Citi has reaffirmed its Buy rating for Santos shares, highlighting that the reduction in execution risk across the company’s key projects now outweighs a slightly softer production outlook for 2026. This positive assessment suggests further potential upside for the stock, according to the broker’s analysis. Santos shares experienced a jump of approximately 5 per cent on Thursday.

The surge followed Santos’ announcement of its 2026 production guidance, which is around 2 per cent below consensus estimates, and a capital expenditure forecast roughly 4 per cent higher. Citi suggests that the market’s positive response indicates relief that the Barossa project is navigating the most difficult stage of commissioning, alongside continued progress at the Pikka project in Alaska. Santos is a major Australian oil and gas producer. They are engaged in the exploration, development, production, and marketing of hydrocarbons.
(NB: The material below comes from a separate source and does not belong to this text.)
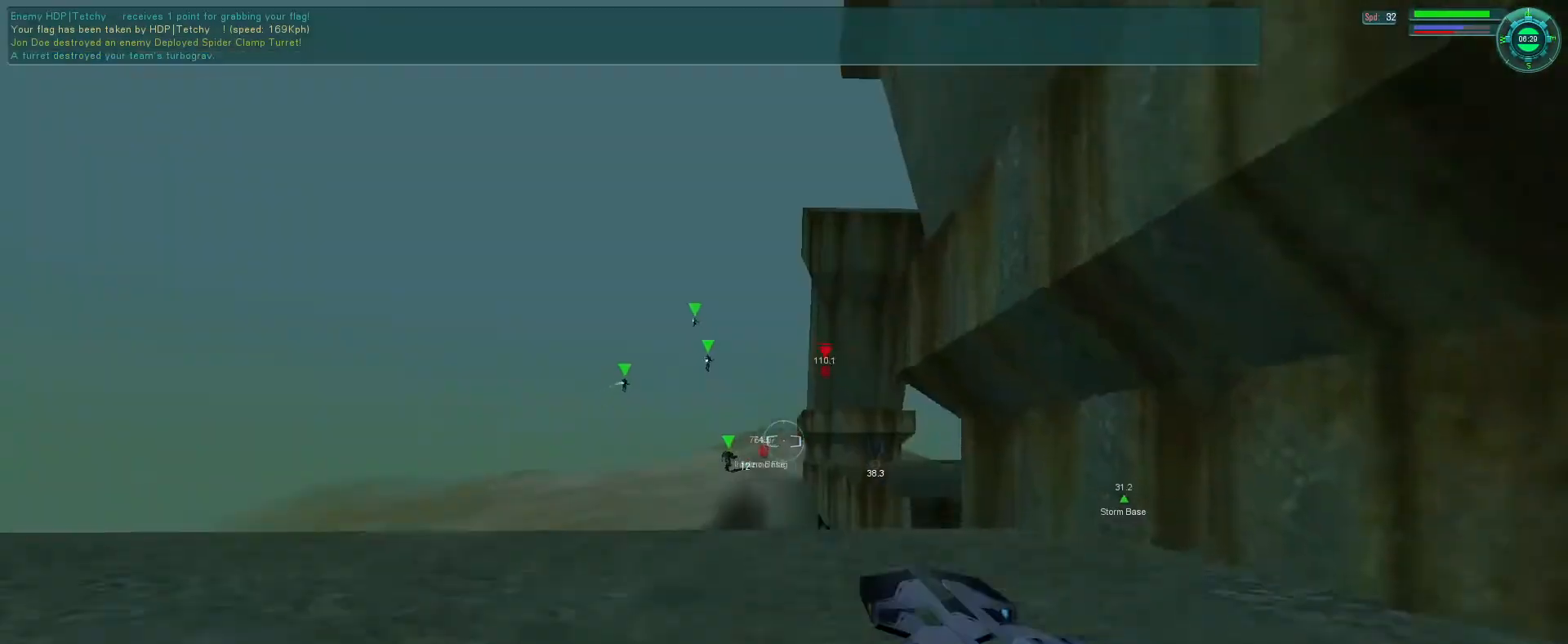
{"keys": ["s"], "mouse": ["mb5"], "events": [[133, "mouse_right", "up"], [166, "e", "up"]]}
Citi analyst Tom Wallington noted that the market is now appropriately rewarding execution progress over near-term production forecasts. According to Citi, the removal of Santos’ execution risk premium is a significant catalyst for the stock. The broker views Santos’ trading at approximately 4.5 times its next-twelve-months EV/EBITDA as a substantial discount compared to its peers, especially considering the scale of risk reduction across its growth portfolio.

Despite the revised production guidance, Citi has maintained its Buy recommendation for Santos with a price target of $7.00. This target reflects confidence in the company’s ability to deliver on its projects and capitalise on its growth opportunities.